Desde a reintrodução do projeto de lei, a popularidade do Sonho Georgiano sofreu. Isto é evidente nas redes sociais, na televisão e, acima de tudo, nos protestos públicos que agitam o país. Em diversas ocasiões, as manifestações contra projetos de lei contaram com a presença de mais de cem mil pessoas, um número sem precedentes para um país onde a oposição está fragmentada e a apatia política é profunda. O atual movimento de protesto é ainda mais amplo do que em 2023, quando forçou o governo a arquivar a lei. Todas as principais cidades da Geórgia já viram manifestações. Os jovens são particularmente ativos, e a crescente politização significa que a participação em outubro deverá ser elevada. Isto não funcionará a favor do Sonho Georgiano.

O projeto também terá profundas consequências geopolíticas.

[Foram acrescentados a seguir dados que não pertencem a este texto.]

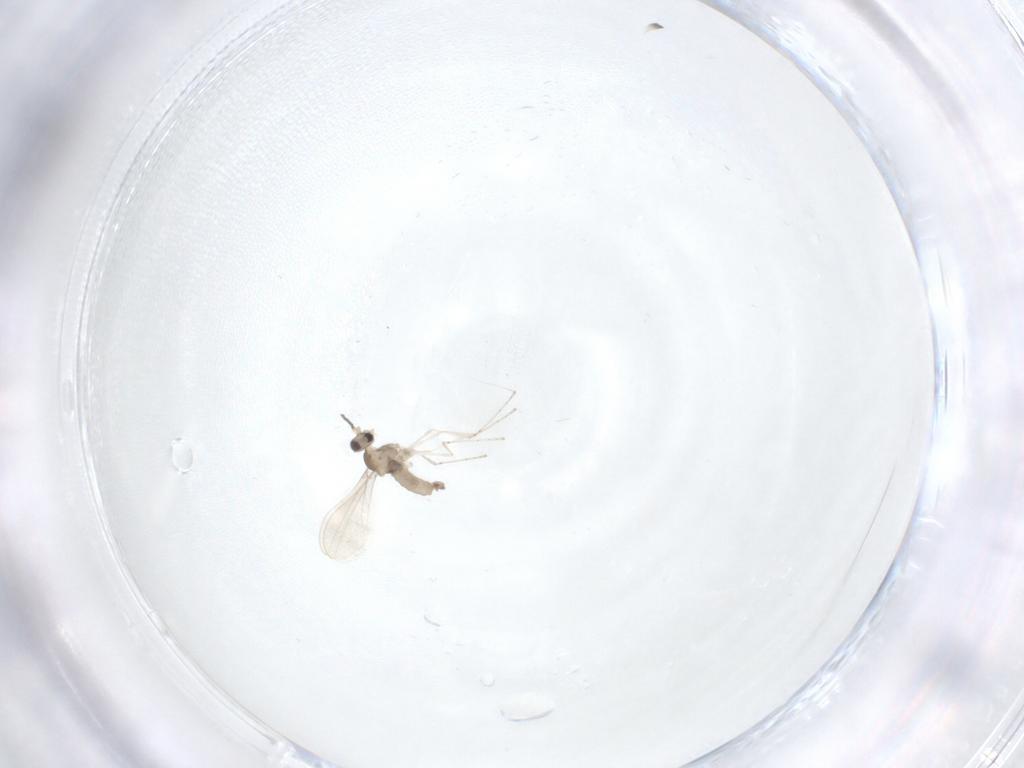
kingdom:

Acima de tudo, é provável que limite as chances de a Geórgia progredir no seu caminho rumo à adesão à UE. Depois de a Geórgia ter alcançado o estatuto de candidata à UE em dezembro de 2023, as conversações de adesão foram planejadas para o final de 2024. Agora, porém, a Geórgia pode ficar de fora. No meio do debate sobre o projeto de lei, membros do Parlamento Europeu disseram que os funcionários georgianos poderiam ser sancionados. Da mesma forma, os planos da UE de reduzir gradualmente os requisitos de visto para os cidadãos georgianos estão agora em jogo.

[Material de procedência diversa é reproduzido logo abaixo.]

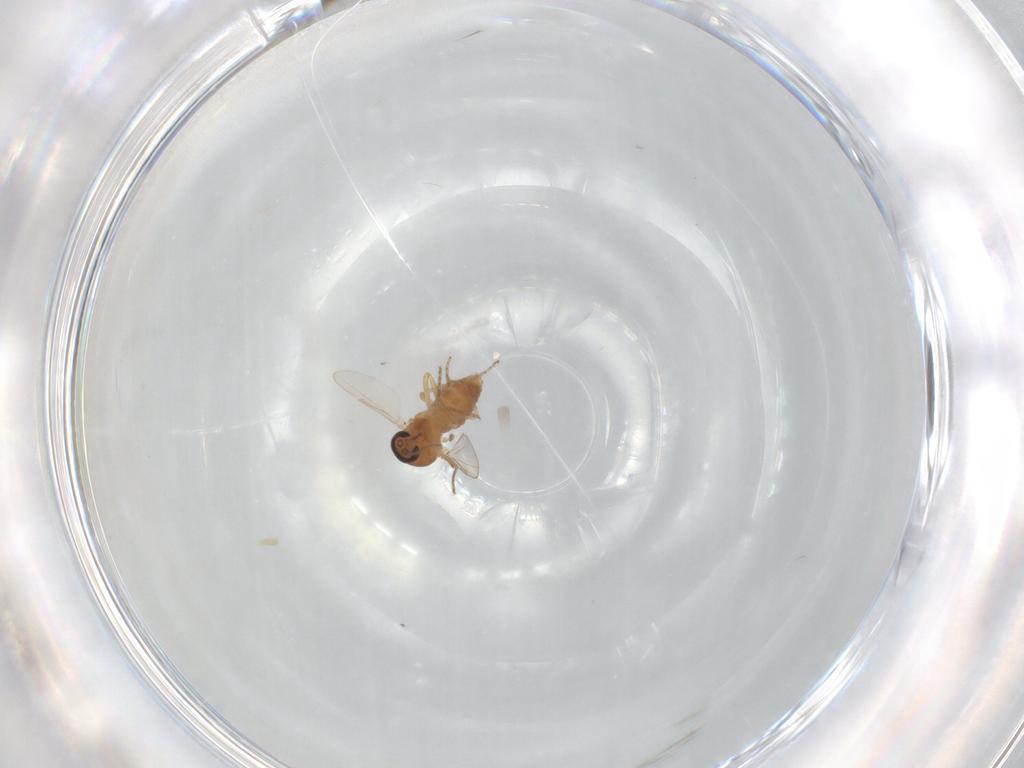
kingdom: Animalia
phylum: Arthropoda
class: Insecta
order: Diptera
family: Ceratopogonidae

Há também muito em jogo para Bruxelas. A UE valoriza o papel da Geórgia como porta de entrada para o chamado Corredor Médio, uma rota comercial que leva à Ásia Central e à China, contornando a Rússia a partir do sul. O papel da Geórgia como ligação terrestre à Armênia também é crítico, especialmente porque Yerevan procura estabelecer ligações mais fortes com a Europa no meio de tensões com Moscou.

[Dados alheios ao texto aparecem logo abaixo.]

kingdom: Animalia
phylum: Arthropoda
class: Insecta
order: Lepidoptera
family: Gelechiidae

Se a Geórgia prejudicar os seus laços com a UE, Moscou tomará nota. A Rússia e a Geórgia não mantêm relações diplomáticas formais desde a invasão russa de 2008, mas os dois países mantiveram laços estáveis durante a guerra na Ucrânia. A Geórgia se absteve de uma retórica abertamente anti-Rússia; os volumes do comércio bilateral aumentaram; os voos diretos foram reiniciados após um hiato de vários anos; e Moscou aboliu a exigência de visto para os georgianos. Mais significativamente, a Rússia aprova a posição cada vez mais antiocidental de Tbilisi, com as autoridades russas elogiando os esforços para a aprovação da lei das ONGs.

Moscou espera obviamente que a controversa nova lei crie uma barreira entre Tbilisi e Bruxelas, e o Ocidente em geral. Uma tal divisão poderia criar um terreno fértil para a Rússia e a Geórgia procurarem melhorar as suas relações conturbadas. A influência militar da Rússia nas regiões separatistas georgianas da Abecásia e da Ossétia do Sul poderia ser aproveitada para alcançar concessões, incluindo uma situação de segurança menos tensa ao longo da linha de demarcação, ou o restabelecimento de ligações econômicas com o resto da Geórgia. Na verdade, existe até um receio na Ossétia do Sul, e até certo ponto na Abecásia, de que as regiões separatistas possam ser usadas como moeda de troca numa tentativa de aproximação entre a Rússia e a Geórgia.

Há também um contexto geopolítico mais amplo. A política externa da Rússia no Sul do Cáucaso está em evolução. As relações de Moscou com Yerevan estão no nível mais baixo de todos os tempos, enquanto o Azerbaijão se sente cada vez mais confiante. Isto cria um impulso para Moscou reorientar o seu foco para a Geórgia e o Azerbaijão – e a aprovação bem sucedida da lei sobre as ONGs apenas alimentará este processo.

Para as autoridades georgianas, a lei e as tensões gerais com o Ocidente estão totalmente em linha com o que Tbilisi tem perseguido desde o início da guerra na Ucrânia: uma política externa multivetorial. É improvável que Tbilisi simplesmente se afaste do Ocidente e se volte para a Rússia, e é pouco provável que o Ocidente se afaste. Mas a lei sobre as ONGs destaca os limites da influência ocidental numa região onde uma multiplicidade de atores geopolíticos cria oportunidades para países menores, como a Geórgia, traçarem o seu próprio rumo, por mais arriscado que isso possa ser.